28 Line Poem (aka, An Uncried Ocean of Men's Tears)
Faintly brackish, I still taste the salt.
The ebb’s pattern is not news; I submit.
Immersed now and floating
If I allow it, I am carried.
Buoyancy invites me into its surrender.
Shimmering rays of weightlessness beckon me.
All I ever need is to be in it, allow the surrounding.
Just beneath the surface, an ocean of uncried tears awaits.
A pin hole is all it takes to unleash the deluge.
I am rocked, cast about with the sadness of life.
murkiness. awash. bobbing. spun.
Ever returning, unfolded, opened again.
Droplet after droplet, I see them coming back together.
Crystallized, somehow fallen and rising all at once.
One facet after another reveals itself - if I will look.
In a blink, it returns to fog - obscuring the vastness.
Uncertainty sweeps back in. I am soundless and still.
Just like waves, swelling and crashing, I am same and ever changing.
Adrift. I am a drop among an infinite sea.
One drop. Connected to all the others - distant and together.
Splinters on the surface don’t tell of the solid underpinnings.
A breath away. I can have it whenever I choose to align.
Stillness is the present of being.
And lying low I rest, full of slumber.
Yet to rise again and again to find my way.
Ashore as a crest, I always return to the ebbing.
At times I am a ripple then a swell; all the same.
Me. Ocean. You. Wave. All. One.
I don't often write poems, though I must admit that I aspire to write poetically from time to time. I came across this amalgamation of a poem that I wrote last February while thumbing through a journal looking for something I'd jotted down last year.
The genesis of the poem consisted of three things:
I use the Clear Habit Journal's monthly "one line per day" journal as a way to allow a single idea open up for me over the course of an entire month of short writing entries.
Something inspired me to create a prompt for the month of February 2021 that said, simply, "Write a one line poem".
For a reason that I don't quite recall now I was thinking about the ocean at the start of the month of February last year.
So every day last February, I wrote a one line poem that had some connection to the ocean. (And usually something else.) This was the only time I've ever used this method. I'm not sure why - it was really fun to do.
Beyond this technique's apparent ability to create poems, mediocre or otherwise, the "one line per day" journal technique has been really useful for me in creating mindset shifts that help me develop into the man I want to be. Here are some examples of other prompts I've used over the years to change my mentality in one small drip each day:
In what way did I clarify my purpose today?
What's one idea I want to put out into the world?
In what ways did I take risks to grow?
How did I create more fun in my life today?

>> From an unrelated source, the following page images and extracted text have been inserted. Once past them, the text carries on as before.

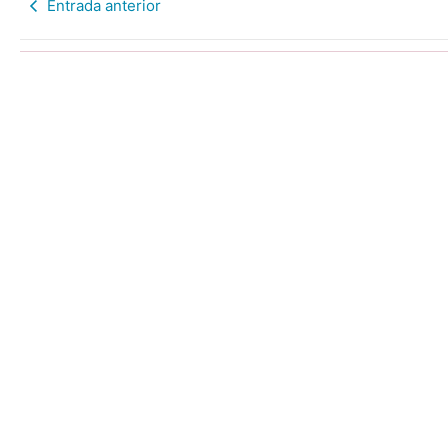
Entrada anterior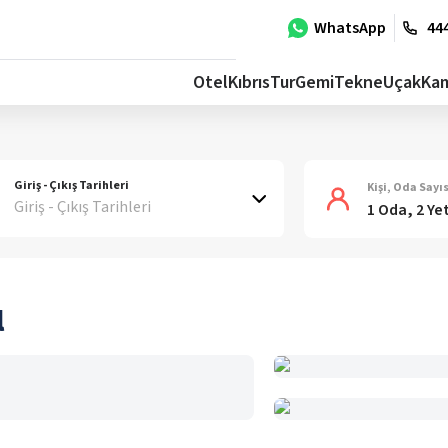
WhatsApp
444
Otel
Kıbrıs
Tur
Gemi
Tekne
Uçak
Ka
Giriş - Çıkış Tarihleri
Kişi, Oda Sayıs
Giriş - Çıkış Tarihleri
1 Oda, 2 Ye
l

What was my most difficult feeling today? (yowza!)
In what ways did I expand my intimacy bubble today? (ooooooh!)
Change is hard. So is writing poems. Using a daily technique like the "one line per day" journal that breaks it down into manageable chunks can help.

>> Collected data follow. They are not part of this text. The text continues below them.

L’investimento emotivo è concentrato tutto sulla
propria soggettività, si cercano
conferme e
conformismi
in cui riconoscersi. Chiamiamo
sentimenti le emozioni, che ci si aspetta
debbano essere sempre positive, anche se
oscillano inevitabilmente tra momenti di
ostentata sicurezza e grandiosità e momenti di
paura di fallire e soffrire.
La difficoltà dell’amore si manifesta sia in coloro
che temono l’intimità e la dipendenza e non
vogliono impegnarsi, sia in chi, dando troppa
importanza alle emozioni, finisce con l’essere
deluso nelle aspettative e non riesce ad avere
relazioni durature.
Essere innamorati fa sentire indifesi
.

Jim Young is an author, men's burnout coach, and occasional poet. He lives in Western Mass, where you probably wouldn't want to access the ocean in February even if you could.
When Jim isn't doing some small thing each day to learn about himself .... ok, that's basically never ... when Jim isn't thinking about how to improve his life or writing down how he did it, he's out enjoying his life. He does that by goofing around with his partner, watching movies with his kids, cooking anything you can challenge him to make, and jumping up on stage with his friends to do live improvised comedy shows.